:: PROVIDED RECORDS
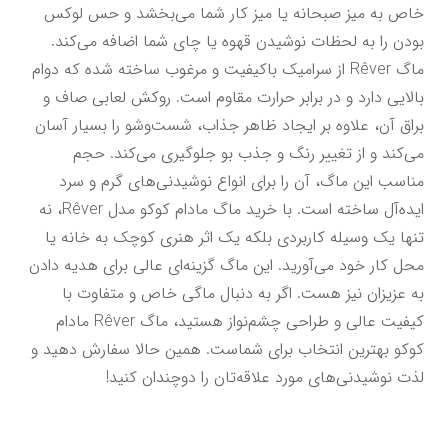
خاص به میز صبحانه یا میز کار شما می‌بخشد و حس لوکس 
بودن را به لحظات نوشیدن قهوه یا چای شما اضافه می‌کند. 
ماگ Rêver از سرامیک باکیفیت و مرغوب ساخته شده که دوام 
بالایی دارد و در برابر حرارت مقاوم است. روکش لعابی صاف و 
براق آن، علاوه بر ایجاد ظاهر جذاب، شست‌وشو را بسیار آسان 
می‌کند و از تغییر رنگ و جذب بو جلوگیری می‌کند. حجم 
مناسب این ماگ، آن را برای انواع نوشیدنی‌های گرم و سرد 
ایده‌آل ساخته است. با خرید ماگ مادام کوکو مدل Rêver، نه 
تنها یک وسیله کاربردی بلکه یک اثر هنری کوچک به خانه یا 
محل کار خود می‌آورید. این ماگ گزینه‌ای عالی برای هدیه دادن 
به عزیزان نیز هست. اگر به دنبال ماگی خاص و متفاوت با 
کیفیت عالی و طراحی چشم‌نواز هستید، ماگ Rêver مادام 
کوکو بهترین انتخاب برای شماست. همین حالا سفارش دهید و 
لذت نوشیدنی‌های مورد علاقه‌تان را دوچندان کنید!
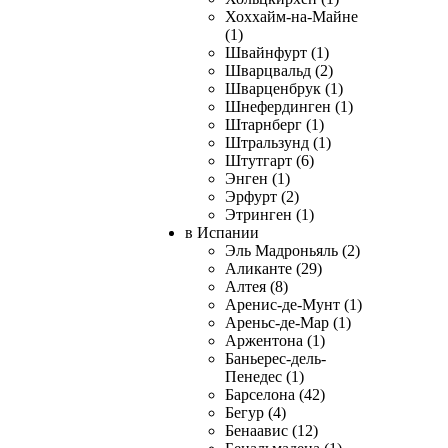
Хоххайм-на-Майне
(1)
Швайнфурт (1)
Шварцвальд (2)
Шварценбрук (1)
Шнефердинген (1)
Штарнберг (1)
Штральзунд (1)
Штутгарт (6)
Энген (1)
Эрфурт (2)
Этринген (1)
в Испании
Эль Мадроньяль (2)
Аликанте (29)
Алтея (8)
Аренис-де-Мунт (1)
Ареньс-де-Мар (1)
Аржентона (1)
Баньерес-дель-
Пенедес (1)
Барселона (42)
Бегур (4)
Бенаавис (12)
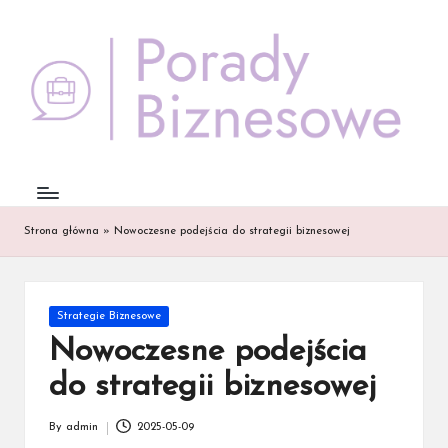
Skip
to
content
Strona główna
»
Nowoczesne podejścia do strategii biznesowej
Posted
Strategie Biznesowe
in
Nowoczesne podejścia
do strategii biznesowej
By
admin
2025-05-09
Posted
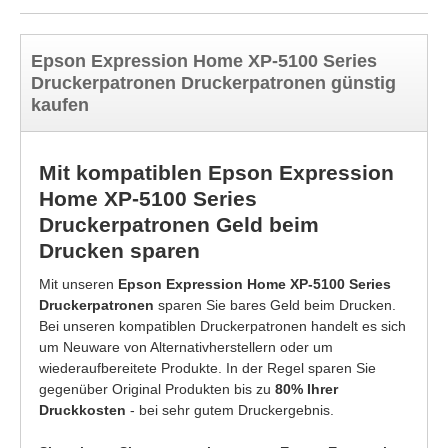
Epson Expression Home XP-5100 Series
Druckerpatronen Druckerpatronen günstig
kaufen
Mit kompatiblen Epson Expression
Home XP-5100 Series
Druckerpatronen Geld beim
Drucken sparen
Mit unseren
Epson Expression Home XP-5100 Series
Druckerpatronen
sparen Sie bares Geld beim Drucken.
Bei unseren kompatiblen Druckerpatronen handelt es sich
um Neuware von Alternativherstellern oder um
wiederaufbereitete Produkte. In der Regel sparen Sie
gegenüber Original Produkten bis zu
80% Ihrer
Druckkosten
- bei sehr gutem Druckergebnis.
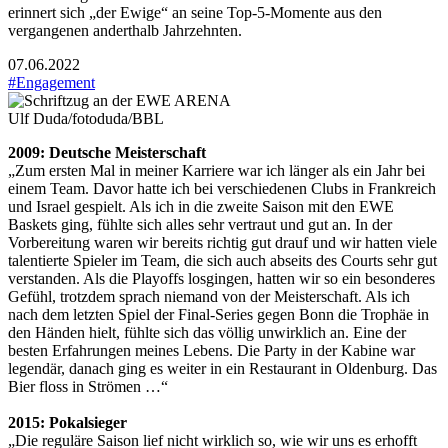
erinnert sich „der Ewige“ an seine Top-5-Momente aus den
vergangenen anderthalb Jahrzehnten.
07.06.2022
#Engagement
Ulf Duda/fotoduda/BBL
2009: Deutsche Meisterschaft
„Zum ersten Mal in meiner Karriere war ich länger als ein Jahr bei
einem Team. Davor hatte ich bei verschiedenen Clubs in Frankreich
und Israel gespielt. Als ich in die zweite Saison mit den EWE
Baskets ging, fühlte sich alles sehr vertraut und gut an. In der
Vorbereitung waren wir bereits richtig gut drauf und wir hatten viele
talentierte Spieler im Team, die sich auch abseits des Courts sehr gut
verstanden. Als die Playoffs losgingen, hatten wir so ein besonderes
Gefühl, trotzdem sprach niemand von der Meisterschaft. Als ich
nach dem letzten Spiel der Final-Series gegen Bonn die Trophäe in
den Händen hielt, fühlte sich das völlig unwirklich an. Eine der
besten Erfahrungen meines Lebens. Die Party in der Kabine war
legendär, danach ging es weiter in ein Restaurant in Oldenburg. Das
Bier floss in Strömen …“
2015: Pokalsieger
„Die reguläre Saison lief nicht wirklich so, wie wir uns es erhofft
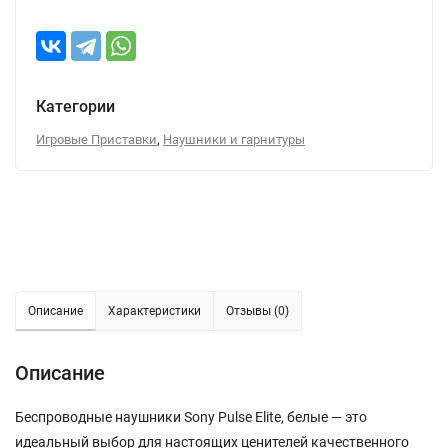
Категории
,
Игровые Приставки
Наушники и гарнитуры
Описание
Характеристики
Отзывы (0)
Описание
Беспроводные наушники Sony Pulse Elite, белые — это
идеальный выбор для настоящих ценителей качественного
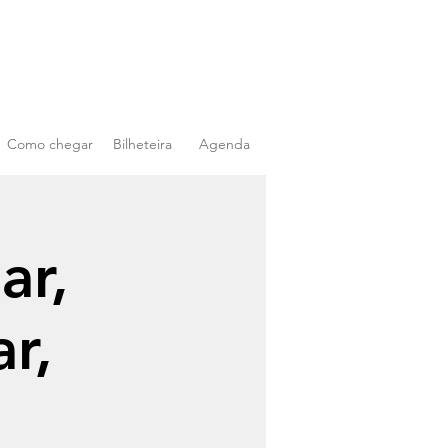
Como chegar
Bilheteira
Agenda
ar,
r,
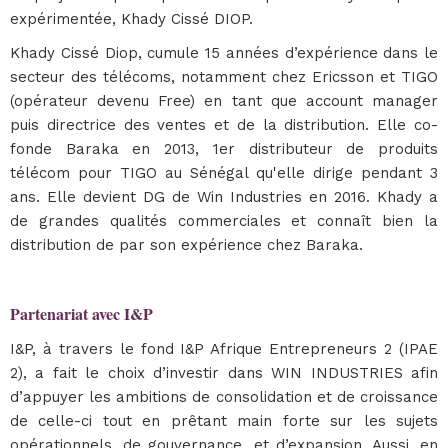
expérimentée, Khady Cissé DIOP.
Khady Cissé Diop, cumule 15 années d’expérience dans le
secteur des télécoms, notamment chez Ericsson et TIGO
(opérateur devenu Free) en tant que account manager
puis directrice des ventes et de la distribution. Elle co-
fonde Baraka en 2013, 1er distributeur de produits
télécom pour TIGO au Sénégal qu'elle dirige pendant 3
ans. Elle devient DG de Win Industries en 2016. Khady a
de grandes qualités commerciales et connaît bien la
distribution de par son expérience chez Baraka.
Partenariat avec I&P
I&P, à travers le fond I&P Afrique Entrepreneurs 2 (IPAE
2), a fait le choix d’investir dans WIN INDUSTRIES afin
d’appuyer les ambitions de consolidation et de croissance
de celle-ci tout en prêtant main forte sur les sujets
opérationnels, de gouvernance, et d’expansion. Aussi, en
::::
◆ TASK DESCRIPTION
Reproduce every line of text from the entries above without changing anything, and leave the pictures out.

◆ WRITTEN ANSWER
خاص به میز صبحانه یا میز کار شما می‌بخشد و حس لوکس 
بودن را به لحظات نوشیدن قهوه یا چای شما اضافه می‌کند. 
ماگ Rêver از سرامیک باکیفیت و مرغوب ساخته شده که دوام 
بالایی دارد و در برابر حرارت مقاوم است. روکش لعابی صاف و 
براق آن، علاوه بر ایجاد ظاهر جذاب، شست‌وشو را بسیار آسان 
می‌کند و از تغییر رنگ و جذب بو جلوگیری می‌کند. حجم 
مناسب این ماگ، آن را برای انواع نوشیدنی‌های گرم و سرد 
ایده‌آل ساخته است. با خرید ماگ مادام کوکو مدل Rêver، نه 
تنها یک وسیله کاربردی بلکه یک اثر هنری کوچک به خانه یا 
محل کار خود می‌آورید. این ماگ گزینه‌ای عالی برای هدیه دادن 
به عزیزان نیز هست. اگر به دنبال ماگی خاص و متفاوت با 
کیفیت عالی و طراحی چشم‌نواز هستید، ماگ Rêver مادام 
کوکو بهترین انتخاب برای شماست. همین حالا سفارش دهید و 
لذت نوشیدنی‌های مورد علاقه‌تان را دوچندان کنید!
Хоххайм-на-Майне
(1)
Швайнфурт (1)
Шварцвальд (2)
Шварценбрук (1)
Шнефердинген (1)
Штарнберг (1)
Штральзунд (1)
Штутгарт (6)
Энген (1)
Эрфурт (2)
Этринген (1)
в Испании
Эль Мадроньяль (2)
Аликанте (29)
Алтея (8)
Аренис-де-Мунт (1)
Ареньс-де-Мар (1)
Аржентона (1)
Баньерес-дель-
Пенедес (1)
Барселона (42)
Бегур (4)
Бенаавис (12)
Skip
to
content
Strona główna
»
Nowoczesne podejścia do strategii biznesowej
Posted
Strategie Biznesowe
in
Nowoczesne podejścia
do strategii biznesowej
By
admin
2025-05-09
Posted
Epson Expression Home XP-5100 Series
Druckerpatronen Druckerpatronen günstig
kaufen
Mit kompatiblen Epson Expression
Home XP-5100 Series
Druckerpatronen Geld beim
Drucken sparen
Mit unseren
Epson Expression Home XP-5100 Series
Druckerpatronen
sparen Sie bares Geld beim Drucken.
Bei unseren kompatiblen Druckerpatronen handelt es sich
um Neuware von Alternativherstellern oder um
wiederaufbereitete Produkte. In der Regel sparen Sie
gegenüber Original Produkten bis zu
80% Ihrer
Druckkosten
- bei sehr gutem Druckergebnis.
erinnert sich „der Ewige“ an seine Top-5-Momente aus den
vergangenen anderthalb Jahrzehnten.
07.06.2022
#Engagement
Ulf Duda/fotoduda/BBL
2009: Deutsche Meisterschaft
„Zum ersten Mal in meiner Karriere war ich länger als ein Jahr bei
einem Team. Davor hatte ich bei verschiedenen Clubs in Frankreich
und Israel gespielt. Als ich in die zweite Saison mit den EWE
Baskets ging, fühlte sich alles sehr vertraut und gut an. In der
Vorbereitung waren wir bereits richtig gut drauf und wir hatten viele
talentierte Spieler im Team, die sich auch abseits des Courts sehr gut
verstanden. Als die Playoffs losgingen, hatten wir so ein besonderes
Gefühl, trotzdem sprach niemand von der Meisterschaft. Als ich
nach dem letzten Spiel der Final-Series gegen Bonn die Trophäe in
den Händen hielt, fühlte sich das völlig unwirklich an. Eine der
besten Erfahrungen meines Lebens. Die Party in der Kabine war
legendär, danach ging es weiter in ein Restaurant in Oldenburg. Das
Bier floss in Strömen …“
2015: Pokalsieger
„Die reguläre Saison lief nicht wirklich so, wie wir uns es erhofft
Категории
,
Игровые Приставки
Наушники и гарнитуры
Описание
Характеристики
Отзывы (0)
Описание
Беспроводные наушники Sony Pulse Elite, белые — это
идеальный выбор для настоящих ценителей качественного
Como chegar
Bilheteira
Agenda
ar,
r,
expérimentée, Khady Cissé DIOP.
Khady Cissé Diop, cumule 15 années d’expérience dans le
secteur des télécoms, notamment chez Ericsson et TIGO
(opérateur devenu Free) en tant que account manager
puis directrice des ventes et de la distribution. Elle co-
fonde Baraka en 2013, 1er distributeur de produits
télécom pour TIGO au Sénégal qu'elle dirige pendant 3
ans. Elle devient DG de Win Industries en 2016. Khady a
de grandes qualités commerciales et connaît bien la
distribution de par son expérience chez Baraka.
Partenariat avec I&P
I&P, à travers le fond I&P Afrique Entrepreneurs 2 (IPAE
2), a fait le choix d’investir dans WIN INDUSTRIES afin
d’appuyer les ambitions de consolidation et de croissance
de celle-ci tout en prêtant main forte sur les sujets
opérationnels, de gouvernance, et d’expansion. Aussi, en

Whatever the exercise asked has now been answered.